4 Replies to “The Rip canta Bisanzio e Moody’s brinca: não pensem.”

  1. Prezado Max, homem que busca ajudar para um caminho melhor…

    Eu sei que é chato dizer isso, mas, nós estamos a viver em fazendas e enquanto não aceitarmos isso, estaremos predestinados a cometer os mesmo erros.

    Abraços, Mano

  2. Lá estão a criticar as Agências de Rating… elas fazem parte do Sistema que eles construiram para extorquírem dinheiro à tripa-forra. As agências são os agiotas que trabalham para a Máfia <=> FMI (Fundo Mafioso Internacional)/banco Mundial… se a vida ($$$) lhes começa a correr mal os agiotas entram em acção. Começam a baixar as classificações dos animais feridos, o Mercado, por eles criado e desregulado, como tem estabelecido que as classificações são indicadores de "risco" entra em acção e os "Investidores" do Mercado começam a usurpar mais e mais, pois afinal de contas o "risco" é maior, segundo os agiotas… Isto continua até ao ponto em que o animal ferido, fica exausto e zás… vai ter com a Máfia e pede "Ajuda" claro que a Máfia agora anda mais bem vestida, e até já tem mulheres, evoluções!!!, mas não deixa de ser Máfia. E como são Máfia… "Está bem, ó miserável, nós emprestamos dinheiro, mas em troca vocês têm que aumentar os impostos ainda mais, e queremos estas empresas (entregam a Lista) e um pedaço de território… claro que o Animal Ferido olhando à volta e vendo apenas os abutres já a tentarem dar umas bicadas, aceita a "Ajuda"… e assim assina o seu Suicídio…

    Quando os Povos se derem conta que são uns VICIADOS em Dinheiro/BANCOS e que se podem tratar do Vício (Destruindo os Bancos) então a situação MUDA… enquanto continuarem viciados E NÃO DESTRUÍREM OS BANCOS, não vale a pena perder muito TEMPO.

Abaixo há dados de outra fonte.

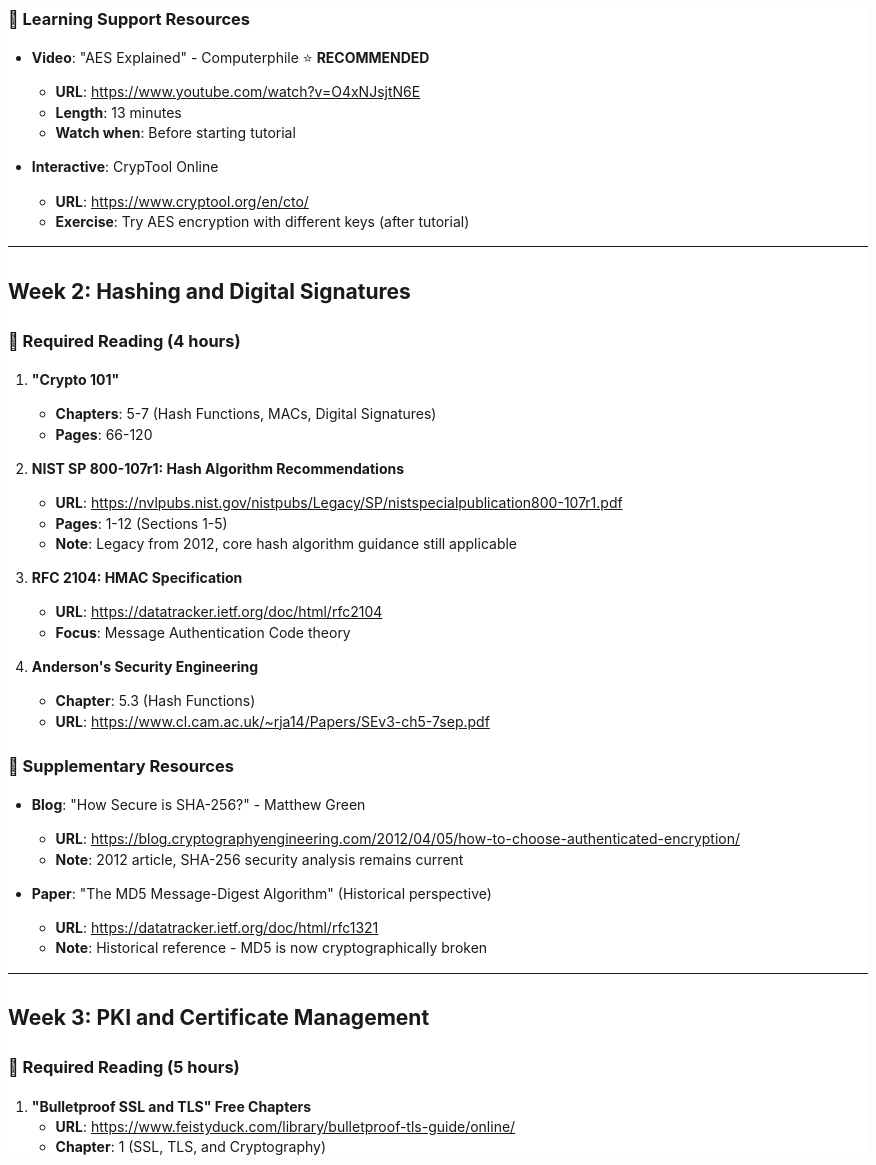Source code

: ### 🎥 Learning Support Resources

- **Video**: "AES Explained" - Computerphile ⭐ **RECOMMENDED**
  - **URL**: https://www.youtube.com/watch?v=O4xNJsjtN6E
  - **Length**: 13 minutes
  - **Watch when**: Before starting tutorial
  
- **Interactive**: CrypTool Online
  - **URL**: https://www.cryptool.org/en/cto/
  - **Exercise**: Try AES encryption with different keys (after tutorial)

---

## Week 2: Hashing and Digital Signatures

### 📖 Required Reading (4 hours)

1. **"Crypto 101"**
   - **Chapters**: 5-7 (Hash Functions, MACs, Digital Signatures)
   - **Pages**: 66-120

2. **NIST SP 800-107r1: Hash Algorithm Recommendations**
   - **URL**: https://nvlpubs.nist.gov/nistpubs/Legacy/SP/nistspecialpublication800-107r1.pdf
   - **Pages**: 1-12 (Sections 1-5)
   - **Note**: Legacy from 2012, core hash algorithm guidance still applicable

3. **RFC 2104: HMAC Specification**
   - **URL**: https://datatracker.ietf.org/doc/html/rfc2104
   - **Focus**: Message Authentication Code theory

4. **Anderson's Security Engineering**
   - **Chapter**: 5.3 (Hash Functions)
   - **URL**: https://www.cl.cam.ac.uk/~rja14/Papers/SEv3-ch5-7sep.pdf

### 🎥 Supplementary Resources

- **Blog**: "How Secure is SHA-256?" - Matthew Green
  - **URL**: https://blog.cryptographyengineering.com/2012/04/05/how-to-choose-authenticated-encryption/
  - **Note**: 2012 article, SHA-256 security analysis remains current
  
- **Paper**: "The MD5 Message-Digest Algorithm" (Historical perspective)
  - **URL**: https://datatracker.ietf.org/doc/html/rfc1321
  - **Note**: Historical reference - MD5 is now cryptographically broken

---

## Week 3: PKI and Certificate Management

### 📖 Required Reading (5 hours)

1. **"Bulletproof SSL and TLS" Free Chapters**
   - **URL**: https://www.feistyduck.com/library/bulletproof-tls-guide/online/
   - **Chapter**: 1 (SSL, TLS, and Cryptography)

  3. Ah e Max, faça como eu que eliminei a caixa tóxica da nossa vida… vai ver como se sente muito melhor! Huxley explica muito bem no seu "Regresso Ao admirável Mundo Novo" o que a TV em especial, iria fazer às pessoas e sociedade. Será que quase ninguém leu esse livro?! 🙂 Bolas que acertou em cheio, fora raras excepções, anda tudo estupidificado.